Massive stars dominate the appearance and the evolution of galaxies. Despite their prominent role in shaping on the dynamics and chemistry of interstellar medium, their birth is still poorly understood. In the Milky Way, most young massive stars are found in parsec-scale molecular clumps with a cluster of companion stars. Therefore, massive star birth is linked to the collapse and fragmentation of molecular clouds and clustered star formation. It appears that massive star formation is about fighting against the odds every step in the way. The physical conditions (temperature and density) in a molecular clump limit the Jeans mass to about 1 Msun. This creates the first barrier for massive star formation since dense cores much larger than 1 Msun tend to further fragment into lower mass cores. Once protostars reach 8-10 Msun, the radiation pressure may halt the infall and prohibit stars from further mass growth. As protostars reach more than 15 Msun, significant ionization may disrupt mass accretion as HII regions develop and expand.
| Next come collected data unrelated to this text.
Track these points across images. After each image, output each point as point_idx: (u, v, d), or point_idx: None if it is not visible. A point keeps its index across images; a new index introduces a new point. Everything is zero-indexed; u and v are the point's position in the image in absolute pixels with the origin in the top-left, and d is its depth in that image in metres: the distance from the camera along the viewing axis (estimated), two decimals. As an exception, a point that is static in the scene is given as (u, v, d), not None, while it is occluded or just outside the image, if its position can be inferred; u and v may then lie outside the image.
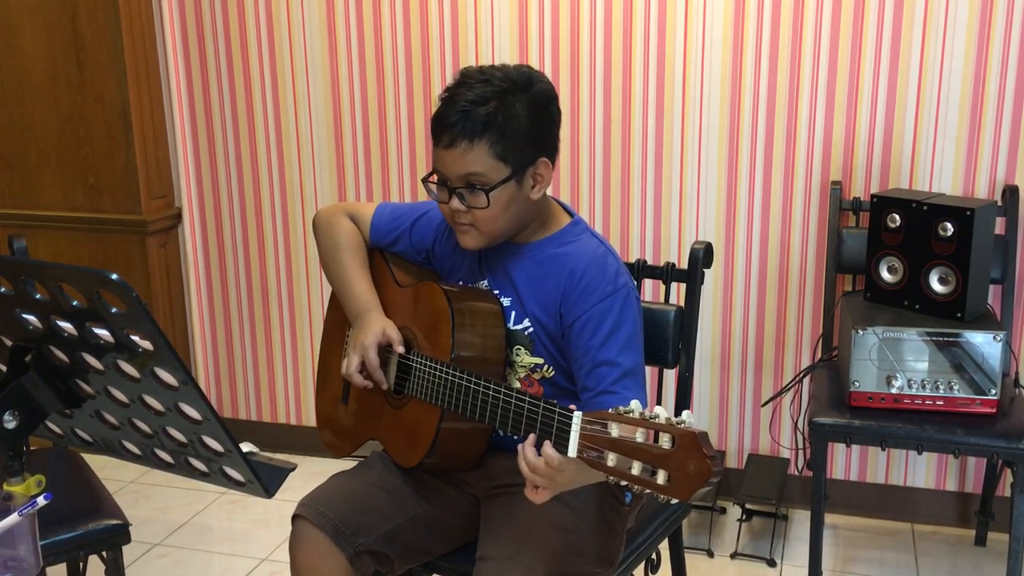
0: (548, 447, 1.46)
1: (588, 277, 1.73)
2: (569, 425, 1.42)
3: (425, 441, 1.74)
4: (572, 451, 1.41)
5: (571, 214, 1.85)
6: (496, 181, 1.68)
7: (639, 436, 1.31)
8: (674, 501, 1.28)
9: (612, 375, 1.67)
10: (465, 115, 1.66)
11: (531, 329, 1.78)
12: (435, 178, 1.75)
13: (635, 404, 1.35)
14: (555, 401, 1.49)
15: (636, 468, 1.30)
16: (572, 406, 1.45)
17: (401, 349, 1.79)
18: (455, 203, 1.71)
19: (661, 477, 1.28)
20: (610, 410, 1.36)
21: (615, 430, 1.35)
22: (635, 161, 2.94)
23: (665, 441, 1.28)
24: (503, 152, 1.67)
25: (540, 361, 1.79)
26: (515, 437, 1.58)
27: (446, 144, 1.68)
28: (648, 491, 1.30)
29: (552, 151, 1.76)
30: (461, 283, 1.87)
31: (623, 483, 1.33)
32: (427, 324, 1.79)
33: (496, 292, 1.82)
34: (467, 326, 1.74)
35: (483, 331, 1.76)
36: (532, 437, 1.50)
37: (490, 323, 1.77)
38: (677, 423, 1.28)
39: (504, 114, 1.67)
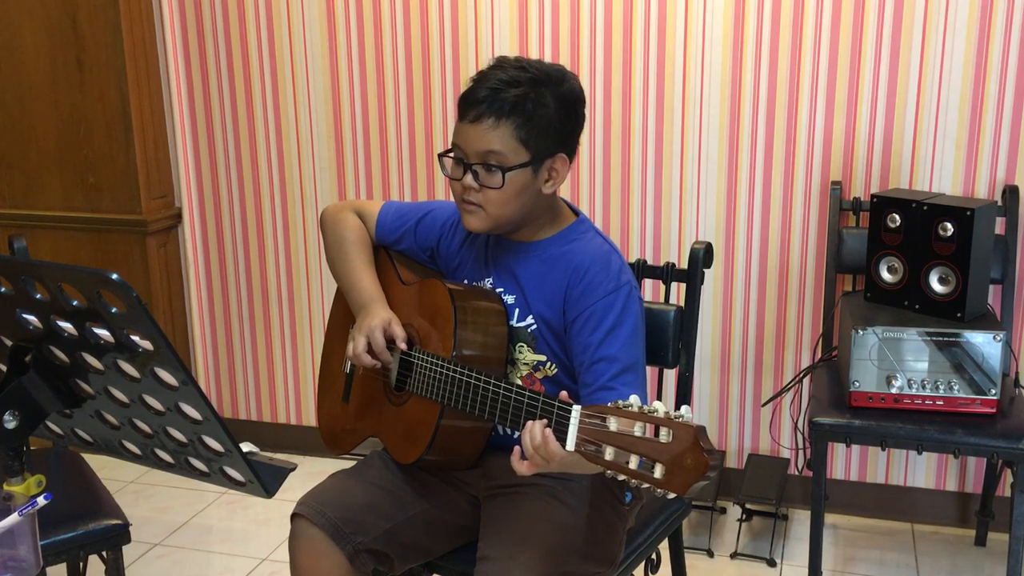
0: (551, 438, 1.46)
1: (591, 274, 1.73)
2: (568, 419, 1.42)
3: (424, 437, 1.74)
4: (570, 444, 1.41)
5: (577, 213, 1.86)
6: (514, 163, 1.69)
7: (637, 430, 1.31)
8: (671, 495, 1.28)
9: (611, 371, 1.67)
10: (495, 93, 1.67)
11: (534, 327, 1.79)
12: (452, 155, 1.76)
13: (634, 399, 1.35)
14: (554, 395, 1.49)
15: (633, 462, 1.31)
16: (564, 393, 1.46)
17: (404, 346, 1.79)
18: (468, 180, 1.72)
19: (658, 471, 1.28)
20: (609, 404, 1.37)
21: (613, 424, 1.35)
22: (635, 161, 2.94)
23: (663, 435, 1.28)
24: (526, 137, 1.68)
25: (543, 359, 1.79)
26: (515, 435, 1.58)
27: (472, 119, 1.69)
28: (646, 485, 1.30)
29: (572, 151, 1.77)
30: (466, 281, 1.88)
31: (620, 477, 1.33)
32: (430, 321, 1.80)
33: (500, 290, 1.82)
34: (469, 323, 1.74)
35: (485, 328, 1.76)
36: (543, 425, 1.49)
37: (492, 321, 1.77)
38: (675, 417, 1.28)
39: (534, 101, 1.68)
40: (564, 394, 1.48)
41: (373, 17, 3.06)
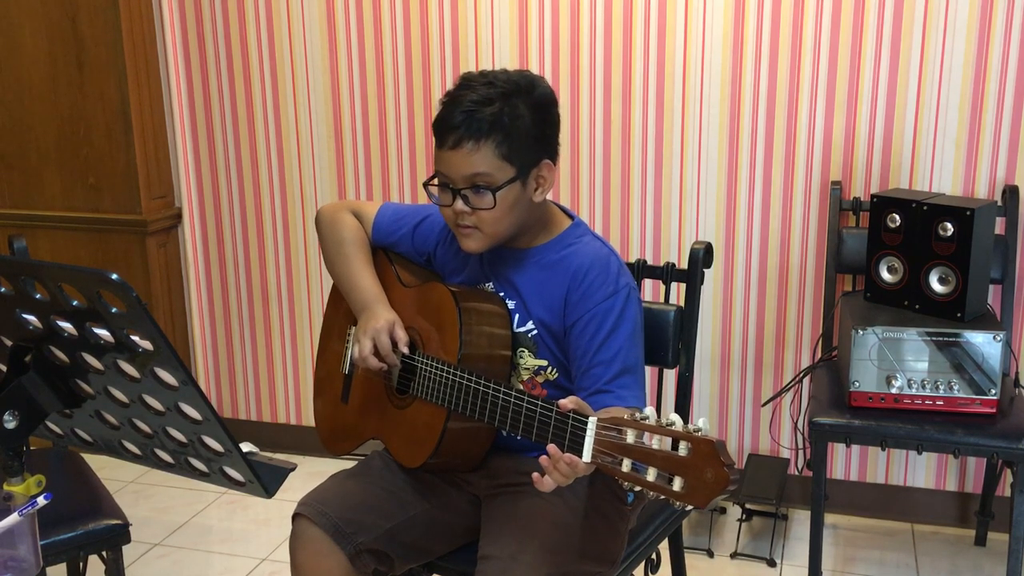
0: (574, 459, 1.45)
1: (591, 278, 1.73)
2: (584, 430, 1.42)
3: (430, 442, 1.74)
4: (587, 455, 1.41)
5: (571, 217, 1.86)
6: (502, 181, 1.68)
7: (655, 443, 1.31)
8: (689, 508, 1.29)
9: (608, 374, 1.68)
10: (470, 116, 1.66)
11: (535, 332, 1.78)
12: (437, 181, 1.75)
13: (650, 411, 1.35)
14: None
15: (651, 474, 1.31)
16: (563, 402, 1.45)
17: (405, 349, 1.79)
18: (459, 205, 1.71)
19: (677, 484, 1.28)
20: (625, 416, 1.37)
21: (630, 436, 1.35)
22: (635, 161, 2.94)
23: (682, 448, 1.28)
24: (508, 152, 1.67)
25: (544, 363, 1.79)
26: (518, 436, 1.57)
27: (451, 145, 1.68)
28: (663, 497, 1.30)
29: (554, 154, 1.77)
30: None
31: (637, 488, 1.33)
32: (433, 324, 1.79)
33: (501, 294, 1.82)
34: (474, 327, 1.74)
35: (489, 332, 1.76)
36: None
37: (496, 324, 1.77)
38: (694, 431, 1.28)
39: (509, 115, 1.67)
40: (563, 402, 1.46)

In this talk, I will focus on the early stages of massive star formation: the formation of massive cores. I will review recent studies of massive infrared dark clouds that reveal fragments of super Jeans mass at the onset of cluster formation. I will present measurements of dust polarization in massive molecular clumps, which suggest that magnetic fields play an important role during the collapse of molecular clumps and the formation of dense cores. I will discuss the implication of these findings to current theoretical ideas of massive star and cluster formation.